[Collected data]
****
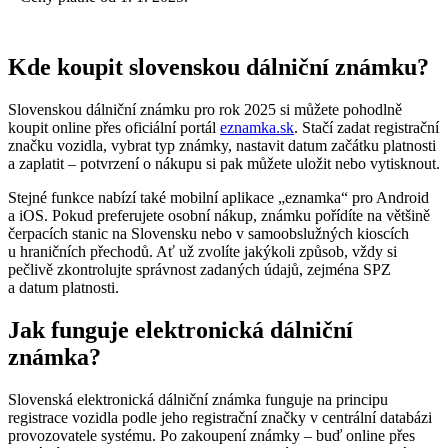
Kde koupit slovenskou dálniční známku?
Slovenskou dálniční známku pro rok 2025 si můžete pohodlně
koupit online přes oficiální portál
eznamka.sk
. Stačí zadat registrační
značku vozidla, vybrat typ známky, nastavit datum začátku platnosti
a zaplatit – potvrzení o nákupu si pak můžete uložit nebo vytisknout.
Stejné funkce nabízí také mobilní aplikace „eznamka“ pro Android
a iOS. Pokud preferujete osobní nákup, známku pořídíte na většině
čerpacích stanic na Slovensku nebo v samoobslužných kioscích
u hraničních přechodů. Ať už zvolíte jakýkoli způsob, vždy si
pečlivě zkontrolujte správnost zadaných údajů, zejména SPZ
a datum platnosti.
Jak funguje elektronická dálniční
známka?
Slovenská elektronická dálniční známka funguje na principu
registrace vozidla podle jeho registrační značky v centrální databázi
provozovatele systému. Po zakoupení známky – buď online přes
****
Work request:
Print exactly the lines from the one containing "u hraničních přechodů." through the last line of the records above, both included.

Answer box:
u hraničních přechodů. Ať už zvolíte jakýkoli způsob, vždy si
pečlivě zkontrolujte správnost zadaných údajů, zejména SPZ
a datum platnosti.
Jak funguje elektronická dálniční
známka?
Slovenská elektronická dálniční známka funguje na principu
registrace vozidla podle jeho registrační značky v centrální databázi
provozovatele systému. Po zakoupení známky – buď online přes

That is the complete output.